Ministry pushes study on quakes
The ministry of earth sciences is making a major push to study earthquakes as also pick up warning signals to predict earthquakes .
Dr Shailesh Nayak, secretary, ministry of earth sciences, told journalists that a team of scientists had drilled a 1.5 km deep bore hole near the Koyna dam. This is the first of four boreholes being dug to monitor tremors and other seismic signatures of impending earthquakes.
A deep bore hole will provide direct observational data and contribute to earthquake hazard reduction.
Scientists have found a granite basement less than a kilometre below the Deccan Traps near the Koyna dam in Maharashtra.
“There were no sedimentary rocks at the place where we drilled the bore-hole. Rather, we hit the granite basement after drilling around 1000 metres in the Deccan Traps area,’ said Mr Nayak.

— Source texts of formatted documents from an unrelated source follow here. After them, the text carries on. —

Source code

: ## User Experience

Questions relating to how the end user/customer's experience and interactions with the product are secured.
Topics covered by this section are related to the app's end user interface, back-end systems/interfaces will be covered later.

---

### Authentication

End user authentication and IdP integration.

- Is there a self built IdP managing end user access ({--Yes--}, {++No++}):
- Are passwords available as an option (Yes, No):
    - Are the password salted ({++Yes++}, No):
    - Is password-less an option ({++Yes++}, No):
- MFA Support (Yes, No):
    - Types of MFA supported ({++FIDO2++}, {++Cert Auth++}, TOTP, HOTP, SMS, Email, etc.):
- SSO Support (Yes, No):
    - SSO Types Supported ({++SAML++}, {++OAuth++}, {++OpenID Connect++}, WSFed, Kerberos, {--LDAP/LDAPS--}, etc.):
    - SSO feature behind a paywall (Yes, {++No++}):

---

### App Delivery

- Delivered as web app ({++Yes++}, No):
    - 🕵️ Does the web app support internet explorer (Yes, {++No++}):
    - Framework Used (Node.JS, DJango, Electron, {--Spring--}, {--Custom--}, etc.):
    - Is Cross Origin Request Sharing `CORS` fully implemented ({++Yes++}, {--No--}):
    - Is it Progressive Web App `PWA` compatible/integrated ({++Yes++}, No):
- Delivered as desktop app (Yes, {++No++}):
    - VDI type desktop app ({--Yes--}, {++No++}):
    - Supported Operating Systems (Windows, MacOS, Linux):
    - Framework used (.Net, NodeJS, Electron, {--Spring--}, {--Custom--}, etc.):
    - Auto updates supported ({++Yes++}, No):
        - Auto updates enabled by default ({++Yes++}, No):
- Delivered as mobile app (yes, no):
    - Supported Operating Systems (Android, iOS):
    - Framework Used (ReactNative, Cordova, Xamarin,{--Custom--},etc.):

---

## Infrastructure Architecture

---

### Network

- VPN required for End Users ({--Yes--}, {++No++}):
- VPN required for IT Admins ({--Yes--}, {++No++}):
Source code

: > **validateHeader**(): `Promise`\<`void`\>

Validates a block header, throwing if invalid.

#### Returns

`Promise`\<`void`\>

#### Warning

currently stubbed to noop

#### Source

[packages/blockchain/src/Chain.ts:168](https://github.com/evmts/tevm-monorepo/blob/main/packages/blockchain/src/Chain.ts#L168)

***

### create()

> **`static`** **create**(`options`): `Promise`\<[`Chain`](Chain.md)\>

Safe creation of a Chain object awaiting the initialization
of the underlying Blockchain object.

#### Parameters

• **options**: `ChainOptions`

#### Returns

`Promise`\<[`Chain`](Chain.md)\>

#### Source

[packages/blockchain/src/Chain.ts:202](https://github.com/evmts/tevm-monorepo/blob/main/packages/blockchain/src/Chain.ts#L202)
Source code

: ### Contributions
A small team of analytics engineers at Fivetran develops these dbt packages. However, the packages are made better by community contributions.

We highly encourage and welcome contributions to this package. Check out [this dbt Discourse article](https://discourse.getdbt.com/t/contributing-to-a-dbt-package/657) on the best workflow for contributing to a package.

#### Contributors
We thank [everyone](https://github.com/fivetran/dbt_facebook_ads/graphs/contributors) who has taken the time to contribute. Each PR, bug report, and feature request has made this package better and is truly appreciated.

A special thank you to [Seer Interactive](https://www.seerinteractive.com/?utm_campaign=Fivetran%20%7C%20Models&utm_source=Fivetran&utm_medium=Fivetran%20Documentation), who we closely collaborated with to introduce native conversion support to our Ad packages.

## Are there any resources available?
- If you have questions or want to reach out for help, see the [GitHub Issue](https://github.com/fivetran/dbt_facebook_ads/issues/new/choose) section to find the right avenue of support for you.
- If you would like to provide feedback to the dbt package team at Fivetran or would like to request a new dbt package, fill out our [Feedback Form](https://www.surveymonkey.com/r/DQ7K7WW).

The secretary said that the cores recovered from the borehole have so far revealed a flood basalt pile comprising several layers of lava flows.
“No sedimentary rock has been observed,” he explained observing that the absence of sedimentary rocks indicates that the area was not under the sea and also ruled out the possibility of oil reserves in this region. The drilling is being carried out as part of a major `500 crore scientific programme funded by the ministry to investigate seismcity in the Koyna-Warna region. Koyna is looked upon as a “classical site” of Reservoir Triggered Seismicity with earthquakes having occurred since the impoundment of the reservoir in 1962 including the largest 6.3 on the Richter scale on December 10 1967.
The RTS increased following the monsoon period and almost every year one or more earthquakes of magnitude above 4 have occurred. Scientists from a number of institutes including the Pune University, Benaras Hindu University, National Geophysical Research Institute and the Geological Survey of India are involved in the study.